_Material for the task:_

====

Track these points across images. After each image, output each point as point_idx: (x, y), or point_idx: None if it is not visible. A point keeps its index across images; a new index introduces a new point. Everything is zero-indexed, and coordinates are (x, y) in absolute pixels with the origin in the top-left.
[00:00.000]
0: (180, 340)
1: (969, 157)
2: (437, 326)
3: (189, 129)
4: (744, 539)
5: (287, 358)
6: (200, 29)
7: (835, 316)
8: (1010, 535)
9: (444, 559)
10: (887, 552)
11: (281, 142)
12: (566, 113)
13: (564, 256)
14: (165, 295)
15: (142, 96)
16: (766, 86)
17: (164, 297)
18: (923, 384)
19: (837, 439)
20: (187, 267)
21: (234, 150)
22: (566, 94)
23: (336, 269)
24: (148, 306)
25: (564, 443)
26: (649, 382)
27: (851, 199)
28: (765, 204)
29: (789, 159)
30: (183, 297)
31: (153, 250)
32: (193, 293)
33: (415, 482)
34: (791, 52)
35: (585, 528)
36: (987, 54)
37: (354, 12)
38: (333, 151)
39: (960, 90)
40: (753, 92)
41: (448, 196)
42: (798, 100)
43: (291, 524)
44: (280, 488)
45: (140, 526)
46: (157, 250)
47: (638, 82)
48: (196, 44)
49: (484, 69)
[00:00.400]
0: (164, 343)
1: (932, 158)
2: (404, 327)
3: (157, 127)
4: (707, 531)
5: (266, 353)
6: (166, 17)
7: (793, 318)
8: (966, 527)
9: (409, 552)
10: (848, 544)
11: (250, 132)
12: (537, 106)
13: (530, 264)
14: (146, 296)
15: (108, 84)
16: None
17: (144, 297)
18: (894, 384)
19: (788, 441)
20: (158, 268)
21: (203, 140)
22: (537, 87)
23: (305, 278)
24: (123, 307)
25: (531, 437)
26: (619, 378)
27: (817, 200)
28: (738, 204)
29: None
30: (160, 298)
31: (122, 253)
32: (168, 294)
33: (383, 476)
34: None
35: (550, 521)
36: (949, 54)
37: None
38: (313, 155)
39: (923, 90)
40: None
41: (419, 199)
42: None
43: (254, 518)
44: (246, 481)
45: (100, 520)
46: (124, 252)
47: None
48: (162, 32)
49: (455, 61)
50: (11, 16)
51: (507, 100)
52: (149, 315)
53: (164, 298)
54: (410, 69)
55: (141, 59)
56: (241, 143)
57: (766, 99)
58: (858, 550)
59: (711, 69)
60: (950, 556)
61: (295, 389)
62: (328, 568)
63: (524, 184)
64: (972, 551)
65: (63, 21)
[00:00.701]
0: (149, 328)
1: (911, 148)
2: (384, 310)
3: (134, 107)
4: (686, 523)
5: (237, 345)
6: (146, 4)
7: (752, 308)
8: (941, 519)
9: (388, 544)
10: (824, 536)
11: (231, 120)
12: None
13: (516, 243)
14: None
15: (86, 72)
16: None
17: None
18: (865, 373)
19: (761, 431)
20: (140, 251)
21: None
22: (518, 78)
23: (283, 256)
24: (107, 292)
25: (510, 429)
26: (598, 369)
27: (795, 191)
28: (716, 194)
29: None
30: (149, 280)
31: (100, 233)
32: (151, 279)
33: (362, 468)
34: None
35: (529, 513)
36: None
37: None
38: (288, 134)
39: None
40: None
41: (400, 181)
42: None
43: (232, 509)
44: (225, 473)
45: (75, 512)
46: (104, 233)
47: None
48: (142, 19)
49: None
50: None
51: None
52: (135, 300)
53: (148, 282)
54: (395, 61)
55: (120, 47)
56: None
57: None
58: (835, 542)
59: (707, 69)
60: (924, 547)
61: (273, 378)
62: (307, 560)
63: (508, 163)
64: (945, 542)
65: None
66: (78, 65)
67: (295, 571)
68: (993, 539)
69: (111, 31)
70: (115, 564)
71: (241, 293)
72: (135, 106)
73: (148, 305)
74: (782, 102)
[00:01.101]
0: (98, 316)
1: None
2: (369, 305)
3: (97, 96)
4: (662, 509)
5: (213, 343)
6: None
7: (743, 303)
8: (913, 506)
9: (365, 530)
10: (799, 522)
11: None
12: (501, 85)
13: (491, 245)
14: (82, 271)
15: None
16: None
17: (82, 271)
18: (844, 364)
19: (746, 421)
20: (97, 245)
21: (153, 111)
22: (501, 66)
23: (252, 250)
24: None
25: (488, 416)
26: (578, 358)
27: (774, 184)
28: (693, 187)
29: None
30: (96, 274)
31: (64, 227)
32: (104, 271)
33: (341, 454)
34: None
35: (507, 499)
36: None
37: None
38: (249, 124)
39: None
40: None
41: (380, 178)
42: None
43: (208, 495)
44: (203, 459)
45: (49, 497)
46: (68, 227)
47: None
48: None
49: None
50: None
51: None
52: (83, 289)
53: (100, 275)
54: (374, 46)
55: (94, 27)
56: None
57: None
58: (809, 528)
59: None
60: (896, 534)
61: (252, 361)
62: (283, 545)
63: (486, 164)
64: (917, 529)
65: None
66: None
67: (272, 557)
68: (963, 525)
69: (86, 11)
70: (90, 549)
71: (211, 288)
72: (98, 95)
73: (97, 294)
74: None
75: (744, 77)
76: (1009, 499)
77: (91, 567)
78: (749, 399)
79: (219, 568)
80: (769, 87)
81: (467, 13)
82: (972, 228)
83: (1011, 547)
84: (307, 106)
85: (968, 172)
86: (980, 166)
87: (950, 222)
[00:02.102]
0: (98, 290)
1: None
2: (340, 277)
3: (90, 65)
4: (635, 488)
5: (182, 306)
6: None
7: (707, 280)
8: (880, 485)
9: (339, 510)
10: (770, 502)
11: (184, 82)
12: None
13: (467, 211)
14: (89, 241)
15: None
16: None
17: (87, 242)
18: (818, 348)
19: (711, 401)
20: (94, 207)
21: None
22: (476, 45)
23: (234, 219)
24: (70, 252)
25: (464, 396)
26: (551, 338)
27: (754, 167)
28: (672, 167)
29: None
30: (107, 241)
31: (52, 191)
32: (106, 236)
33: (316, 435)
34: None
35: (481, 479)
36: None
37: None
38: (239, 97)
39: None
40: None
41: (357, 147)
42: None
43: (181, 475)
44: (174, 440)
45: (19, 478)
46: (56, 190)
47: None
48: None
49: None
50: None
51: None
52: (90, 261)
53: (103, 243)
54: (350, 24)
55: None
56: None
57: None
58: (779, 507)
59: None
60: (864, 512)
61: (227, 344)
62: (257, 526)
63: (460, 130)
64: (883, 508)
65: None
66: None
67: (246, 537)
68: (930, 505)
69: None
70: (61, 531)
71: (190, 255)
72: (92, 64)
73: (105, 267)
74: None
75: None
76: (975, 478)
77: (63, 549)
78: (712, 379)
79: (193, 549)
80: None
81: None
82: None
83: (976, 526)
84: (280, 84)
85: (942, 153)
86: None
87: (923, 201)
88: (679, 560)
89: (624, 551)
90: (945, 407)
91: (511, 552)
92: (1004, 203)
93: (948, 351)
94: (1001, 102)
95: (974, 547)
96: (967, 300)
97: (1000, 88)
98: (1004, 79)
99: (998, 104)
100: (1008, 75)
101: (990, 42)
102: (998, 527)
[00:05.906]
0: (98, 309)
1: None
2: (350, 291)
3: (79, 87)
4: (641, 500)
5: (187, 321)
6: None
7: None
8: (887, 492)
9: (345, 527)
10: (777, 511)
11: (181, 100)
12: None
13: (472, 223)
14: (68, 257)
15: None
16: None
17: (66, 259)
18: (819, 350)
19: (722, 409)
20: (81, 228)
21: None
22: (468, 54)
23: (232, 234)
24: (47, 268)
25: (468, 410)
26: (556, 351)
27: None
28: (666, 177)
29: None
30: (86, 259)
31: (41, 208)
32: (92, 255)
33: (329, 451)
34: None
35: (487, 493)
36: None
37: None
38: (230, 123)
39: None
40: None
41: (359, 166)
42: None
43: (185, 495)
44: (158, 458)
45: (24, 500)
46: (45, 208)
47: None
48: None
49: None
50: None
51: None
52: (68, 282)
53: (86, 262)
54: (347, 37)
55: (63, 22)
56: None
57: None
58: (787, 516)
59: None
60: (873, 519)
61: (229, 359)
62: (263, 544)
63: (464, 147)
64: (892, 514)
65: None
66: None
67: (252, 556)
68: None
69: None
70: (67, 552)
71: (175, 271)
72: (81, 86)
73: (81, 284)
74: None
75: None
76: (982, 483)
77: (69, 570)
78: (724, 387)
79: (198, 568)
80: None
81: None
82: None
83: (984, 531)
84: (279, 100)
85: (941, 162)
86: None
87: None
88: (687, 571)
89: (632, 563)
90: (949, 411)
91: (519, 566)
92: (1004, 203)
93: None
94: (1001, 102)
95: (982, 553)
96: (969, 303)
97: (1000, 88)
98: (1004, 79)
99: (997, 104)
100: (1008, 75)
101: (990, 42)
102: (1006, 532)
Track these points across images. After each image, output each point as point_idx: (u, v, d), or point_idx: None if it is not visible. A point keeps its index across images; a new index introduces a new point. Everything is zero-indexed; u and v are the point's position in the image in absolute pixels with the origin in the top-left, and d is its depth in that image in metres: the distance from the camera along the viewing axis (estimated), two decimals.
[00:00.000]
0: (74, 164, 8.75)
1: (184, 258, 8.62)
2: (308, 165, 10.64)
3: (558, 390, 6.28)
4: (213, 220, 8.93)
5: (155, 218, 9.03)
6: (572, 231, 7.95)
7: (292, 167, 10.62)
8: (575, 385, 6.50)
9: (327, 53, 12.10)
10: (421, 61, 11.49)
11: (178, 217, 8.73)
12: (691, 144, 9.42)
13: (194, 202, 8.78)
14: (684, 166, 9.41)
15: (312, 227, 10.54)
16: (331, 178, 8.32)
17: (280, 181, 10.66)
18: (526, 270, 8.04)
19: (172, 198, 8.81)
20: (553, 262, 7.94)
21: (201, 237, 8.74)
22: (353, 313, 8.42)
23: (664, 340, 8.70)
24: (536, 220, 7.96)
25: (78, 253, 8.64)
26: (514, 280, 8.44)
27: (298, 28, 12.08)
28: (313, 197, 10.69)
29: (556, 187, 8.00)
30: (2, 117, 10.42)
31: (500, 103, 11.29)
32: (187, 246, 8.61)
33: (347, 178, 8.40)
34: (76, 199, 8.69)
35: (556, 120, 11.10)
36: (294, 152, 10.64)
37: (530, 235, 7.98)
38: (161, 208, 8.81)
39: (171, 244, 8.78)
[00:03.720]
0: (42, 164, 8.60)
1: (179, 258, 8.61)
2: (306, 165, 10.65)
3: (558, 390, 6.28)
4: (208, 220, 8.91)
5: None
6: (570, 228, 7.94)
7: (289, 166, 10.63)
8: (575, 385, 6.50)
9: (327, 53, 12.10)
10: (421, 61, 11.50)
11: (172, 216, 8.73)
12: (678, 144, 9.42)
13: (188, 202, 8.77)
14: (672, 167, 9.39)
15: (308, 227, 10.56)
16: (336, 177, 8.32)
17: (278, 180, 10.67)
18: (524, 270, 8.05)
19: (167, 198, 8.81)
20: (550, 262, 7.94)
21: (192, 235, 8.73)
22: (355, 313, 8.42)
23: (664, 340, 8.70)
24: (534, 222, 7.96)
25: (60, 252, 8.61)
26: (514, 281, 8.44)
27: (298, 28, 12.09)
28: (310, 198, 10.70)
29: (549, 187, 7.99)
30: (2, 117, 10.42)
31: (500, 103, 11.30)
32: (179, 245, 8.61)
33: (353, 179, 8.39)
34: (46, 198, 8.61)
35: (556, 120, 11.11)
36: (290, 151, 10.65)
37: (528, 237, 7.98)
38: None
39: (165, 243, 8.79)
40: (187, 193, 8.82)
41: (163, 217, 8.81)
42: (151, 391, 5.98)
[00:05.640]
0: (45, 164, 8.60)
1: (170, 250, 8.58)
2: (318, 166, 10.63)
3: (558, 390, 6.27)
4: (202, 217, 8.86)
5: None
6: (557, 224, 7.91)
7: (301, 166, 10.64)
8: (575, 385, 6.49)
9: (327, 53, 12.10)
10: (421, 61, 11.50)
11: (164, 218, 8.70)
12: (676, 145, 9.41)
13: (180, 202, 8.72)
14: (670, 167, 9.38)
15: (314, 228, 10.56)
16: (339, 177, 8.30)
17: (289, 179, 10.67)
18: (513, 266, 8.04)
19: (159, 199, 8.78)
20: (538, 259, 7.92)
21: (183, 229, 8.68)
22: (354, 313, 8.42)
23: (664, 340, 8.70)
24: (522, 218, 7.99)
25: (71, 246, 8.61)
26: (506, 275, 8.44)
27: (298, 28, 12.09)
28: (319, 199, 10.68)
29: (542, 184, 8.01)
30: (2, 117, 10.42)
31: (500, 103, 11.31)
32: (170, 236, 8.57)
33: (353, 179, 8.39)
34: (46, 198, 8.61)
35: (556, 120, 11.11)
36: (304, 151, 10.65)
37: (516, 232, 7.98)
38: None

====

_What this task involves:_ In the listing above, the lines from the one containing "1: (969, 157)" through the one containing "21: (234, 150)" must be set down exactly, with no other lines.

_Task answer:_
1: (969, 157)
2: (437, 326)
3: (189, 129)
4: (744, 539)
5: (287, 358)
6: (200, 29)
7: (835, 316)
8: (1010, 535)
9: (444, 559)
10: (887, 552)
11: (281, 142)
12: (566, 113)
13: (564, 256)
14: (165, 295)
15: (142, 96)
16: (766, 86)
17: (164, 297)
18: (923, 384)
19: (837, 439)
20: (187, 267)
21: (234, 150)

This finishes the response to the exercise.